La contestation était donc prévisible?

Je constatais qu’avec ce bilan, les jeunes ont trois possibilités: se résigner, se révolter ou s’en aller. Regardez les chiffres records des jeunes qui s’en vont. Et cela dans toutes les catégories socioprofessionnelles. A Londres, par exemple, il n’y a pas que des jeunes Français qui partent pour être traders à la City. Ça, c’est le cliché d’une certaine réussite. Il y a aussi beaucoup de Français dans les restaurants et aux réceptions des hôtels. Mais l’objectif de tous est le même. Ils sont partis car ils ne s’accommodaient pas de leur situation en France et cherchaient à travailler. Ceux qui ne partent pas ou ne se résignent pas n’ont plus qu’à se tourner vers la protestation.

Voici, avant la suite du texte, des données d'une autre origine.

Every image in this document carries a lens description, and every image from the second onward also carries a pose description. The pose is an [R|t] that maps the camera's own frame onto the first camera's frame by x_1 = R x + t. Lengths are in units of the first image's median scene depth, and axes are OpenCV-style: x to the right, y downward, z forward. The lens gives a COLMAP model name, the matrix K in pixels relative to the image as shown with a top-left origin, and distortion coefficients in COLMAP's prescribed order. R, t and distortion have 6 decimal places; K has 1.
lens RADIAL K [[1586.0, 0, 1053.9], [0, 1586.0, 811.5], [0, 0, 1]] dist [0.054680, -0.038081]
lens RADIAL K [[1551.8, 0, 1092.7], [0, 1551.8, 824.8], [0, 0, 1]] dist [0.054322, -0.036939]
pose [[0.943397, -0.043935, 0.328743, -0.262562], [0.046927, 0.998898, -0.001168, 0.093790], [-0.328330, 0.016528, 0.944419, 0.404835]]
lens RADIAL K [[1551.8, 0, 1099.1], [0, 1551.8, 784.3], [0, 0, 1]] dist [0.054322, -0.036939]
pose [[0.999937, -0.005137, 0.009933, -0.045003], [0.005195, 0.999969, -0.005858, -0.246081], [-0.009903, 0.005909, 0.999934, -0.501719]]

Avez-vous donc été surpris des manifestations de jeunes contre la loi Travail et du mouvement Nuit debout?

Vu le niveau de frustration de la jeunesse française, tout pouvait arriver. On ne savait juste pas ce qui pourrait la déclencher. Le projet de loi «travail», défendu par la ministre Myriam El Khomri, a joué ce rôle de détonateur. Mais de façon incohérente d’ailleurs. Car à part le microdétail des horaires des apprentis, ce texte ne concernait pas les jeunes. Mais le gouvernement a géré ce dossier maladroitement et l’a transformé en poudrière.

Vous maintenez que la loi El Khomri était favorable aux jeunes?

Oui. Elle contribuait dans sa première version à fluidifier le marché du travail et à réduire l’incertitude pour les employeurs. Les rigidités françaises jouent contre l’embauche, c’est une réalité. Une flexibilité plus grande profiterait à l’emploi des jeunes. Mais comme finalement peu de gens ont lu le texte, chacun peut lui faire dire ce qu’il veut. Il n’empêche qu’une partie de la jeunesse se sent trahie par la classe politique. Et qu’il y un contraste entre un manque de confiance de leur part envers les entreprises et la dynamique entrepreneuriale qui existe heureusement dans le pays chez beaucoup de jeunes. C’est aussi la marque d’une rupture entre ceux qui ont une qualification et ceux qui sont victimes des échecs de notre système éducatif et de formation.

Les garanties obtenues après concertation avec le gouvernement vous semblent des reculades?

Taxer les CDD, c’est anti-économique et contraire à l’intérêt des jeunes. Pour contrer la précarité systématique, qu’ils dénoncent, il faut simplifier le système et favoriser l’emploi par tous les moyens. Les derniers choix opérés par le gouvernement sont une erreur grave, quand bien même quelques délégués étudiants les réclamaient. L’intérêt général ne s’y retrouve pas.